-- SOURCE DATA follows --
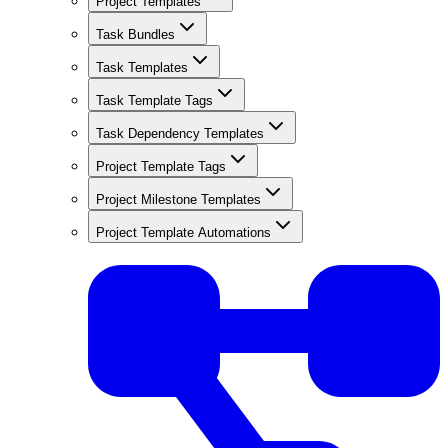
Project Templates
Task Bundles
Task Templates
Task Template Tags
Task Dependency Templates
Project Template Tags
Project Milestone Templates
Project Template Automations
-- SOURCE DATA concluded --
◆ REQUIRED WORK
Reproduce the records above exactly, excluding every picture.

◆ YOUR RESPONSE
Project Templates
Task Bundles
Task Templates
Task Template Tags
Task Dependency Templates
Project Template Tags
Project Milestone Templates
Project Template Automations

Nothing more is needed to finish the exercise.